In the previous post I talked a bit about how one might build a system which would algorithmically divide the US into 50 states of approximately equal populations.
I've messed around with the problem a bit and developed a very rough approximation. Actually, I don't even feel comfortable calling this an approximation. But it is at least the scaffolding you could build an eventual solution around.
It imports the relevant data from the Census (after a lot of PitA data cleaning) and throws it up on the screen, connecting neighboring counties. Then it picks 50 random counties to be the centers of the states and runs a k-means update on them (weighted by the county populations) to iterate to a better solution. The only wrinkle to a basic clustering is that it uses the population of a state to set a z-coordinate value for each centroid when determining the distance to each point. States with more people in them are represented higher up, making them effectively smaller.

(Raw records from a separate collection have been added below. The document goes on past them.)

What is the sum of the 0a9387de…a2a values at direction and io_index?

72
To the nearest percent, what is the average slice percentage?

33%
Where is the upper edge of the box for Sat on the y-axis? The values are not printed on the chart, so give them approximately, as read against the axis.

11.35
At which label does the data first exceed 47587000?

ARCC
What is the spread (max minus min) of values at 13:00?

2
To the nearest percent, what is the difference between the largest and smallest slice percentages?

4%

The image above is what you end up with; here's where the system started:
The ratio of the most populous state to the least in America now is 66:1. As simple as this system is, some of the runs I tested on got that ratio down to 11:1.
There's a thousand things to do to this to make it an actual solution to the problem of automatically re-drawing state boundaries. I need to do things from the small (use spherical geometry to accurately calculate the distance between pairs of lat/long coordinates), to the medium (link AK/HI/PR to the mainland better), to the major (balance state populations more explicitly). Nevertheless, I think this is a useful framework in to build some intelligent decision making on top of.